JEB 2.3 and MIPS Decompilation

We recently released our latest decompiler for MIPS 32-bit binary code. It is the first interactive decompiler in a series of native code analysis modules that will be released this year with JEB 2.3.

If you haven’t done so: feel free to download the demo, or if you own a Pro or Embedded license, ask for the beta 2.3 build.

The 2.3 branch contains tons of under-the-hood updates, required to power the decompilation modules — as well as the future advanced static and dynamic analysis modules that we have on our roadmap. Changes such as:

  • A generic code parsing framework for interactive disassembly and analysis of code objects.
  • A generic decompilation framework using a custom Intermediate Representation as well as a partially-customizable decompilation pipeline.
  • API additions to allow third-party to develop things as simple as instrumentation tools for the decompilers, or as complex as IR refining plugins to thwart custom obfuscation.

MIPS is the first native decompiler we made publicly available, and while the beta can be a bit rough around the edges, we believe it will be of a tremendous help to any reverser pouring though lines of embedded firmware or application code.

Decompiling MIPS

MIPS programs exhibit a level of complexity that experienced reverse-engineers may feel overwhelmed or unprepared to deal with. Unlike well understood and well practiced x86, even the simplest of operations do not seem to “stand out” in a MIPS disassembly. Not to mention other intricacies inherent to a RISC instruction set, such as unaligned reads and writes; or counter-intuitive idioms closely tight to the MIPS architecture itself, such as the branch delay slots.

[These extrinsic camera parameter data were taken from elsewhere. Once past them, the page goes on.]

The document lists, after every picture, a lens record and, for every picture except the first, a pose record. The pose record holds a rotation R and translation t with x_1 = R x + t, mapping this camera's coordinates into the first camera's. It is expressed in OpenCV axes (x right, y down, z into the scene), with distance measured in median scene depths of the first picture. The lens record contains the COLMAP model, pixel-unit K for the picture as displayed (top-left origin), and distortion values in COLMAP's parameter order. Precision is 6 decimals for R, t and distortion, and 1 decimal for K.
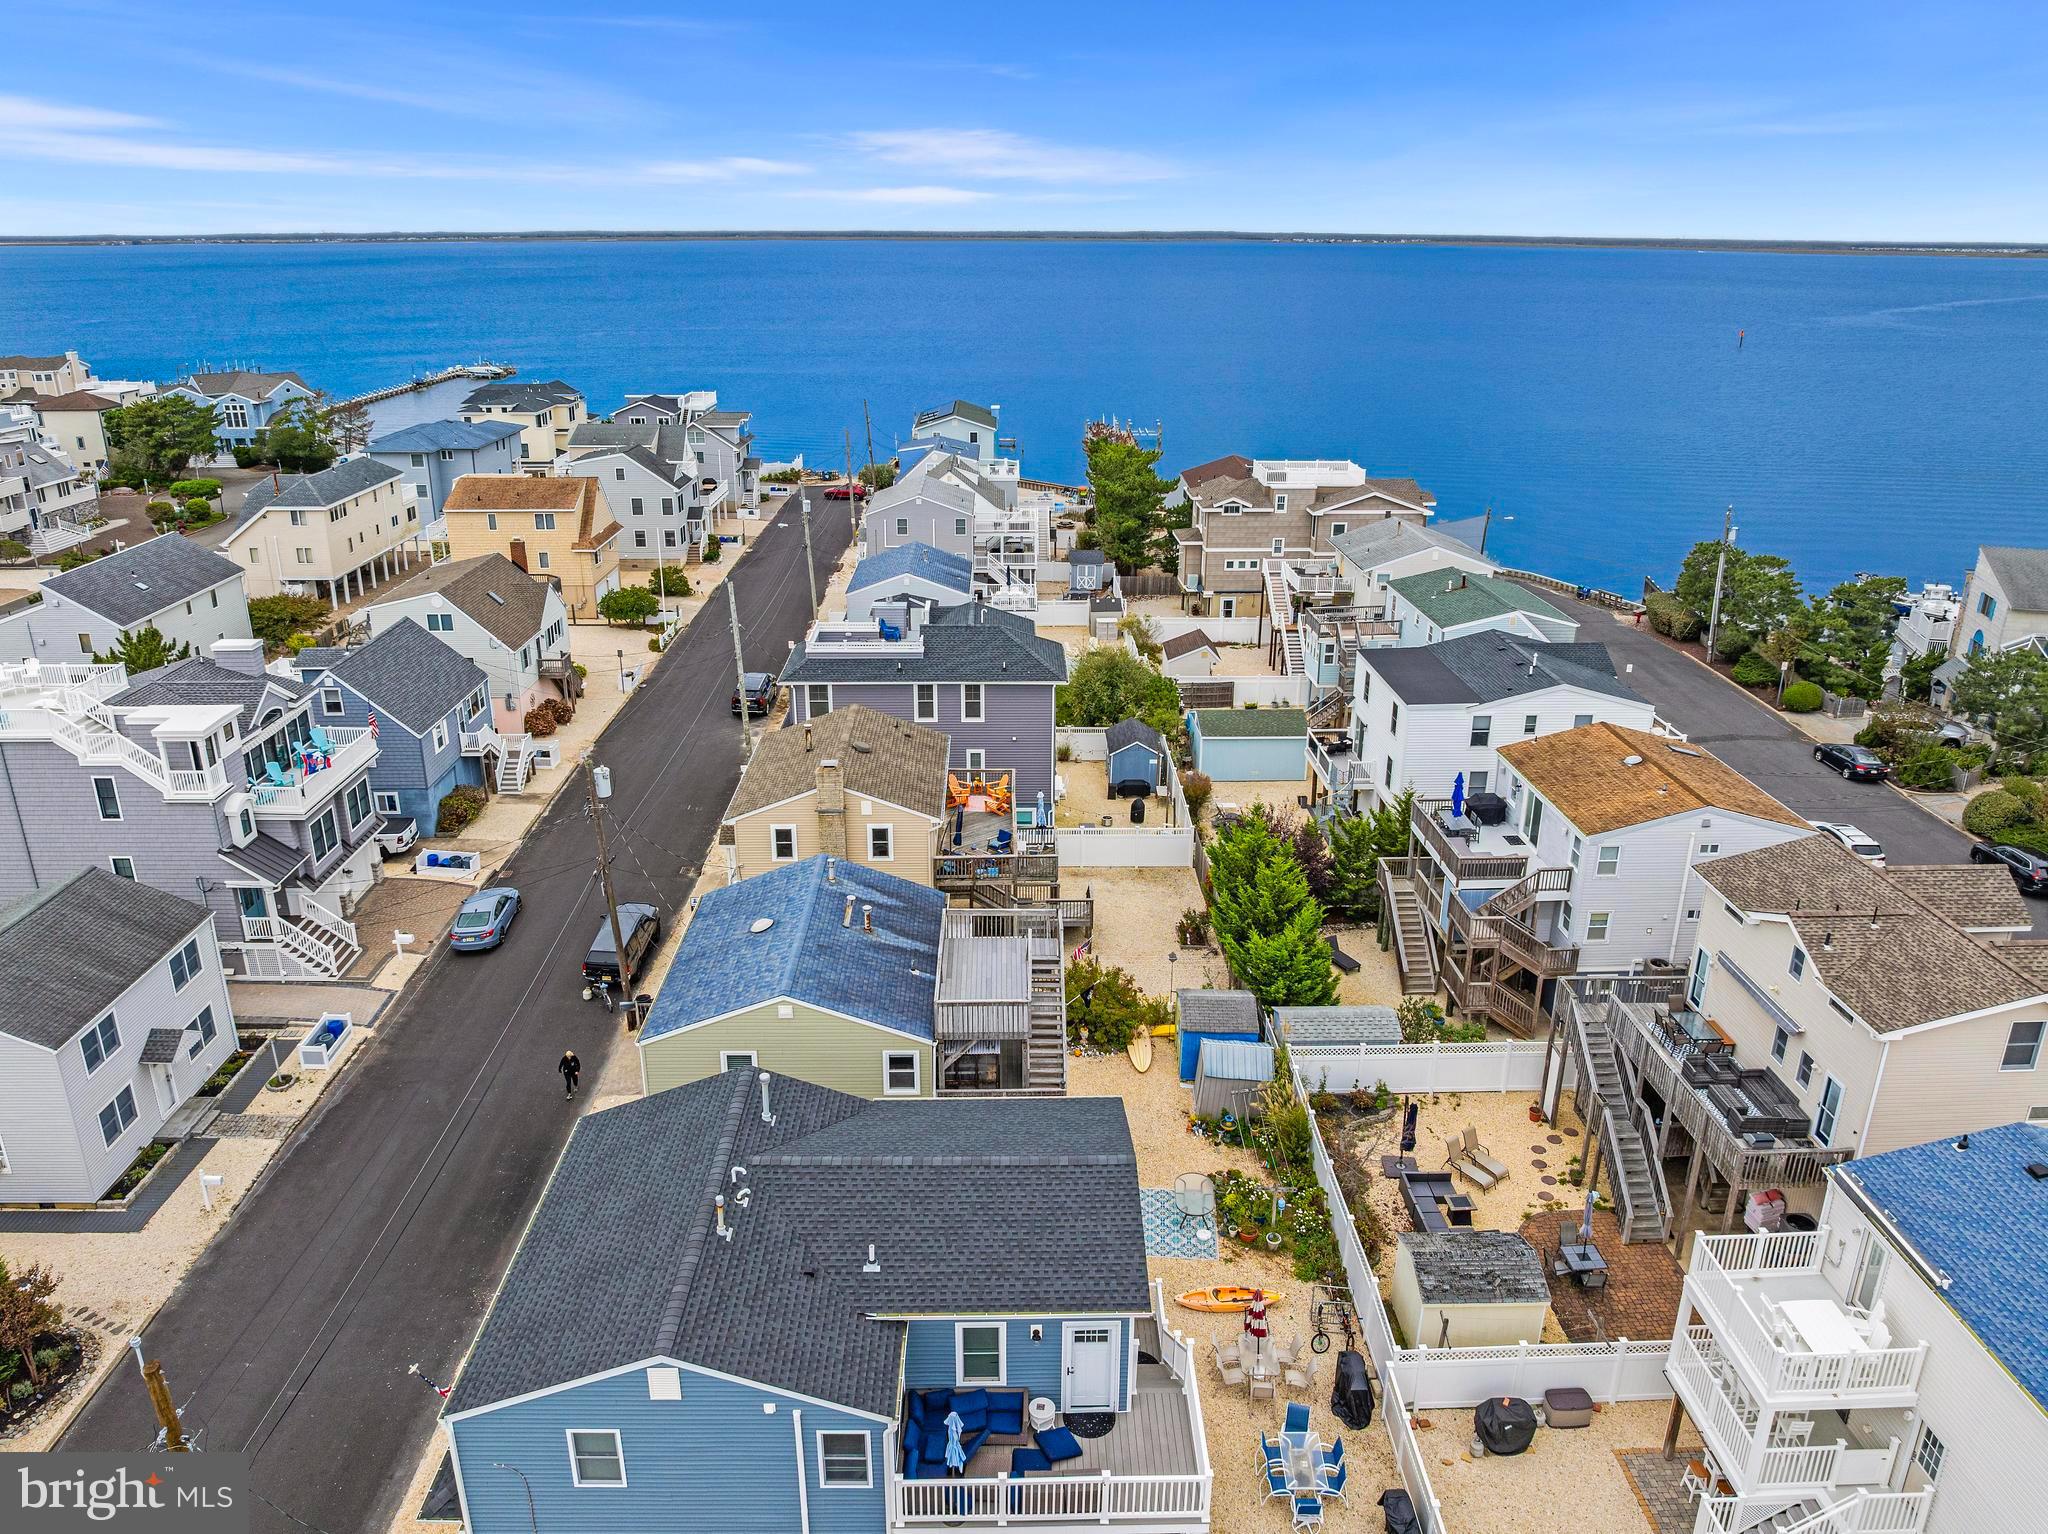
lens RADIAL K [[1448.8, 0, 1041.8], [0, 1448.8, 753.7], [0, 0, 1]] dist [-0.035823, -0.006335]
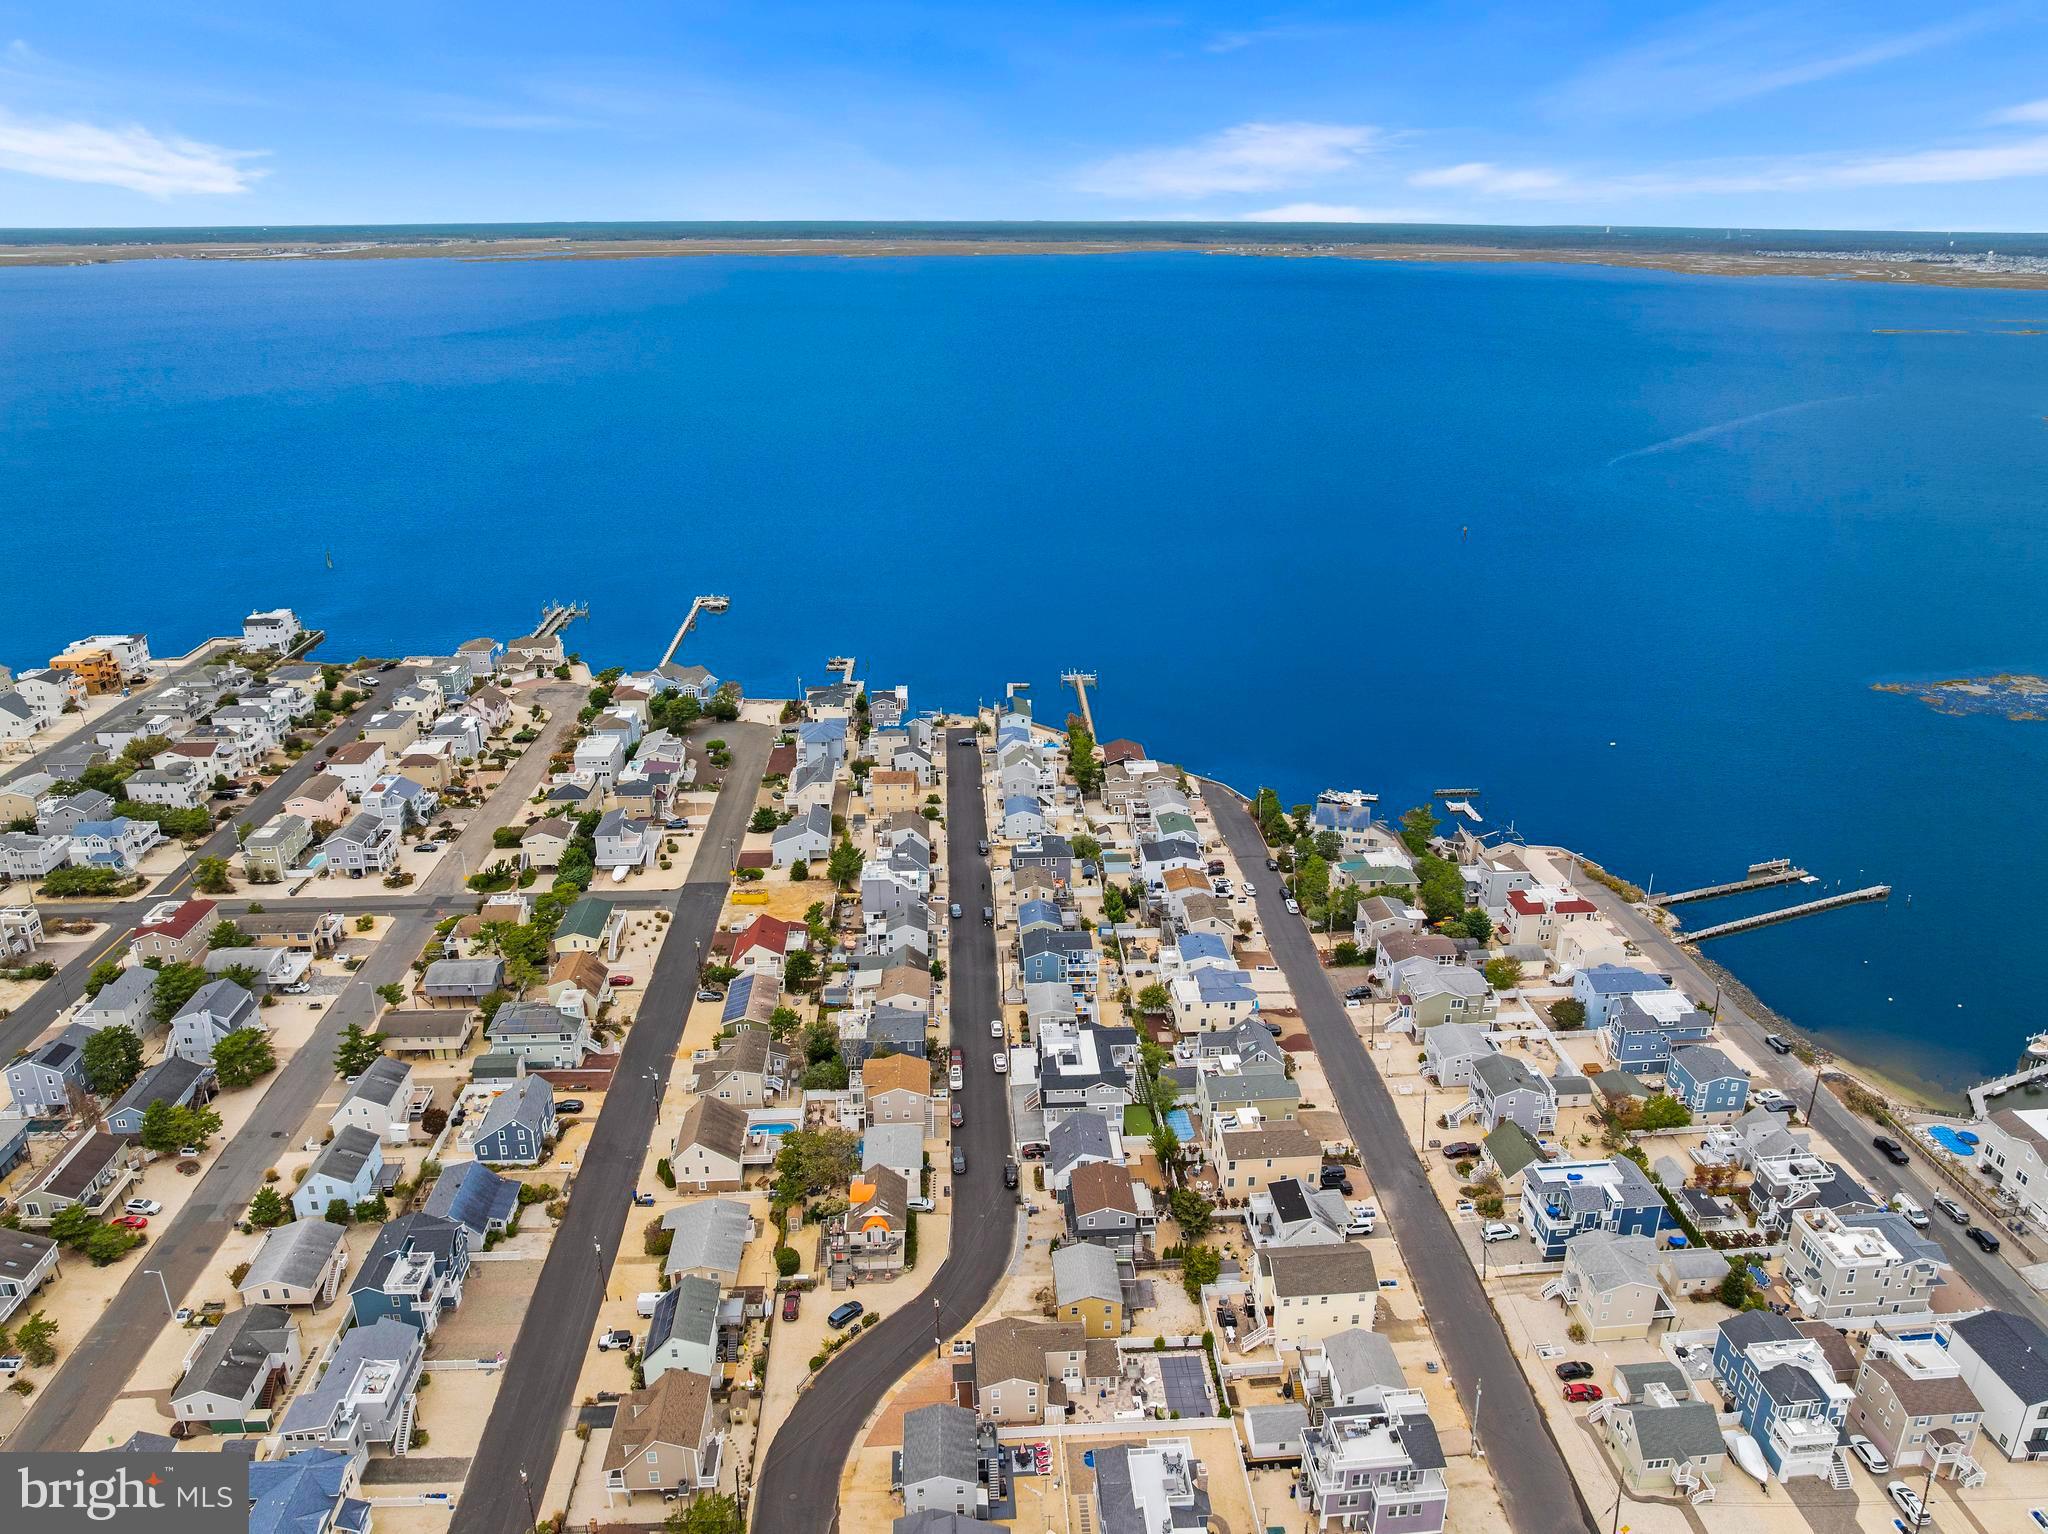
lens RADIAL K [[1448.8, 0, 1037.0], [0, 1448.8, 774.0], [0, 0, 1]] dist [-0.035823, -0.006335]
pose [[0.999315, -0.015756, 0.033474, -0.251129], [0.014925, 0.999578, 0.024941, -0.429220], [-0.033853, -0.024425, 0.999128, -3.593071]]
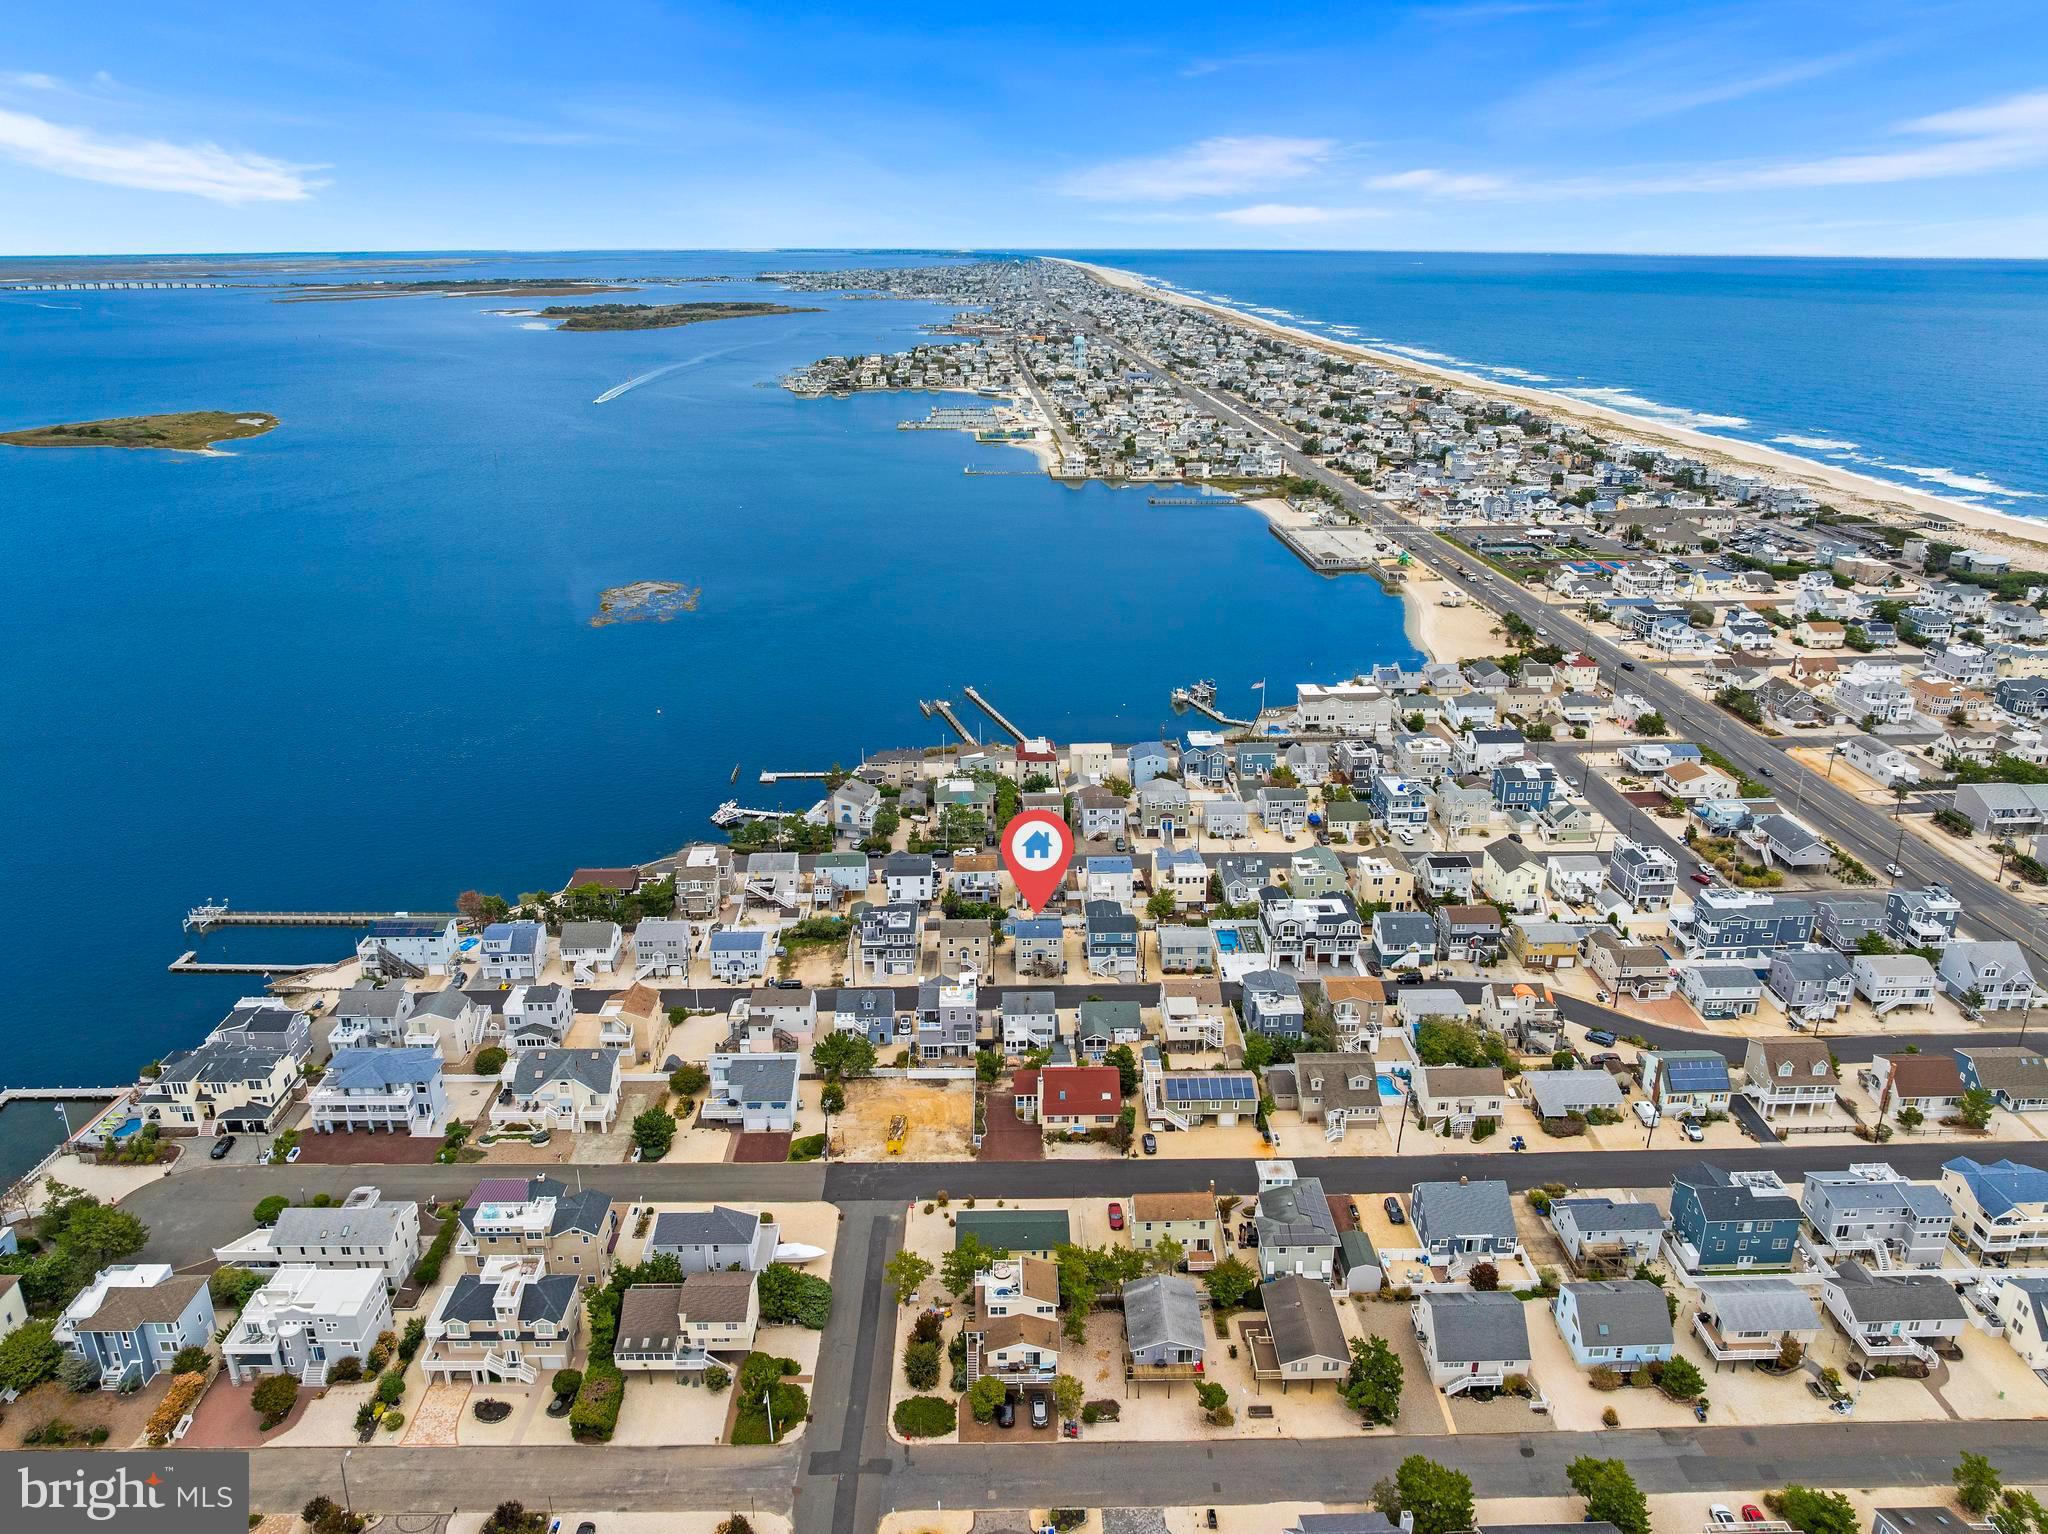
lens RADIAL K [[1448.8, 0, 1014.5], [0, 1448.8, 761.2], [0, 0, 1]] dist [-0.035823, -0.006335]
pose [[0.009193, -0.347250, 0.937728, -3.973115], [0.341148, 0.882594, 0.323489, -1.765286], [-0.939965, 0.316930, 0.126577, 0.022094]]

Have a look at this “trivial” piece of code:

A trivial, yet “unreadable” chunk of MIPS code.

If you’ve never reversed MIPS code, you may experience a temporary brain-freeze moment. This code contains typical MIPS idioms:

  • $gp building for globals access
  • convoluted arithmetic, usually 16-bit based
  • delay-slots (unused here)

The pseudo code is simply this:

 for(i = 0; i < 64; ++i) {
    array[i] = i;
 }

Here is the full routine disassembly and decompiled code:

Unannotated decompiled code. Note the presence of canary-checking code introduced by the compiler.

How about something more complex. Below, you will find the raw decompilation (non annotated) of the domain-generating algorithm used in Mirai:

DGA of Mirai for MIPS; decompiled output is unannotated.

JEB allows you to set types, prototypes, rename, comment, create custom data structures, etc. in order to clean up the disassembly and the pseudo-code.

Augmented Disassembly

Not everything warrants use of a decompiler. Navigating the disassembly to get the overall sense of a piece of code is a common task. Unfortunately, raw MIPS assembly can be tricky to read for a bunch of reasons. The main problem lies in the presence of memory access relative to the dynamically computed $gp register. Those non-static references prevent straightforward determination of callsites or data references (eg, string references).

What is the target callsite of the JALR (=call subroutine) instruction?

In order to resolve those references and produce readable assembly code, disassemblers have several strategies. The cheapest one is to resort to pattern matching or instruction(s) matching and make inference 1. This strategy can provide fast results, however, it is extremely limiting, and would perform poorly on non-standard or obfuscated code.

The strategy used by our code analyzer is to emulate the intermediate representation (IR) resulting from the conversion of the MIPS code. That controlled simulation is fast and allows the resolution of the most complex cases. Currently, the results are shown in the assembly comments.

See the examples below:

Advanced analysis resolving a target branch site held in $t9.
Advanced analysis resolving pre- and post-execution register data.

Type libraries and Syscalls

JEB 2.3 ships with  type libraries for several platforms, including the GNU Linux API for Linux MIPS 32-bit systems. Soon we will also release the signatures of common libraries.

Type libraries loaded by JEB.

Combined with the advanced analyzer, the controlled simulation step described above also resolves MIPS system calls. The resolution of $v0, holding the syscall number, is resolved during simulation – therefore handling complex obfuscation cases; under the hood,  a virtual method reference is created to represent the syscall as a standard routine. See the example below:

Syscall #4013 (time) resolved during the advanced analysis phase.

Conclusion

We presented some of the most interesting features of our new MIPS decompiler specifically, and more generally, JEB 2.3. It is still in beta mode and actively developed, feel free to try it out and let us know your feedback. Other decompilers will be released in the coming weeks/months, stay tuned.

  1. For example, prologues such as “lui $gp / addiu / addu” are common and could be looked for statically.